Amazon Eats Whole Foods and What That Means
So by now you've read the headlines. In a deal that surprised many, Amazon entered an agreement to purchase Whole Foods Market for $13.7 billion dollars. A deal that, in effect, connects the leading internet retailer to the innovative natural foods grocer. So. Amazon acquires Whole Foods. But what does that mean?
The e-commerce mogul has previously attempted to get into the food business through various avenues for several years now. While the news is surprising to some, Whole Foods did report its worst performance in a decade back in February. This statement was released along with the closing of nine stores, the most at once in the company's history.
So perhaps the merger shouldn't come as a complete shock to those paying attention. As more and more grocery stores have started to incorporate organic and "natural" food options at more affordable price points, this merger could give the company room to make a much needed investments in technology services for restaurants and infrastructure to, hopefully, drive down cost.
At this preliminary stage, not many details of how the partnership may evolve have been disclosed. We know that co-founder and CEO John Mackey will remain with the company. We also know the company will maintain it's current headquarters in Austin, Texas.
What do these two seemingly unrelated companies have in common? What could the end goal here be?
• Well, many speculate meal delivery. Instead of taking a chance on a new and less-established service like Blue Apron, Amazon could prepare and deliver meal kits from the well-known, trusted and health-conscious brand, Whole Foods.

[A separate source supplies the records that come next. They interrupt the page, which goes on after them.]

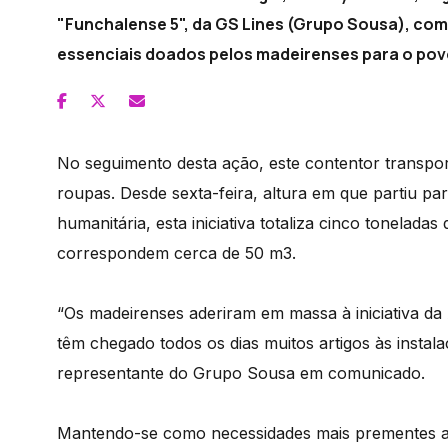
"Funchalense 5", da GS Lines (Grupo Sousa), com
essenciais doados pelos madeirenses para o pov
No seguimento desta ação, este contentor transpor
roupas. Desde sexta-feira, altura em que partiu pa
humanitária, esta iniciativa totaliza cinco tonelada
correspondem cerca de 50 m3.
“Os madeirenses aderiram em massa à iniciativa d
têm chegado todos os dias muitos artigos às insta
representante do Grupo Sousa em comunicado.
Mantendo-se como necessidades mais prementes a d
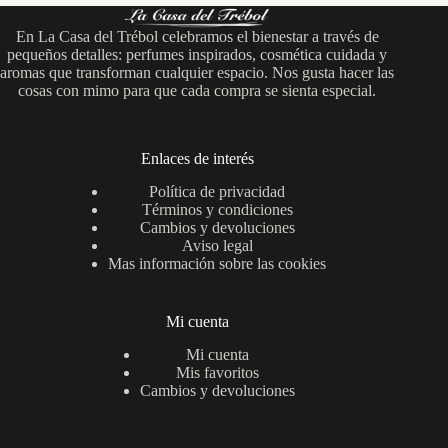
En La Casa del Trébol celebramos el bienestar a través de
pequeños detalles: perfumes inspirados, cosmética cuidada y
aromas que transforman cualquier espacio. Nos gusta hacer las
cosas con mimo para que cada compra se sienta especial.
Enlaces de interés
Política de privacidad
Términos y condiciones
Cambios y devoluciones
Aviso legal
Mas información sobre las cookies
Mi cuenta
Mi cuenta
Mis favoritos
Cambios y devoluciones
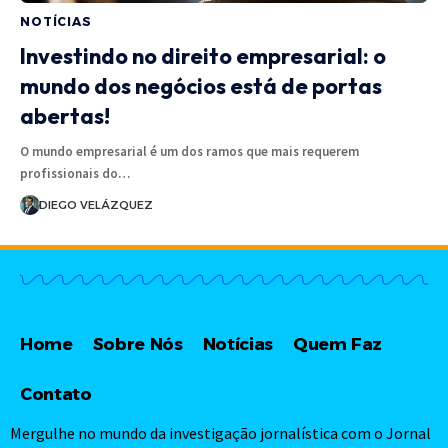
NOTÍCIAS
Investindo no direito empresarial: o
mundo dos negócios está de portas
abertas!
O mundo empresarial é um dos ramos que mais requerem
profissionais do…
DIEGO VELÁZQUEZ
Home
Sobre Nós
Notícias
Quem Faz
Contato
Mergulhe no mundo da investigação jornalística com o Jornal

• This past February, Whole Foods announced their move into the fast-casual space with Roast in Atlanta. This is a made-to-order establishment inside the market that will include bar service in the evenings. Currently the market operates about 280 restaurants inside their store, ranging from this to sushi bars to sandwich stands. With Whole Foods focus on revamping the physical space, and Amazon's attention to the digital, this acquisition has enormous implications for the way we grocery shop.

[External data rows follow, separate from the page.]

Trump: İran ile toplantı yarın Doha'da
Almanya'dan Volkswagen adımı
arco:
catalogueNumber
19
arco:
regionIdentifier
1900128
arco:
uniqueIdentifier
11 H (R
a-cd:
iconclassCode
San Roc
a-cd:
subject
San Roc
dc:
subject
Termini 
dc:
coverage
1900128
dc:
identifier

Possible Impact on Traditional Grocery Stores
• After these places realized the trend of natural foods pioneered by Whole Foods was viable, they jumped on the bandwagon and were able to beat them in regards to price point. Thus, helping to make the "natural foods" trend more mainstream. In this way, Whole Foods has benefitted these places. It offered an example of how the same or similar items were being sold with the Whole Foods brand attached at a much higher price. If Amazon's buying power can bring their price down, it could definitely add pressure to these places like Costco or Kroger.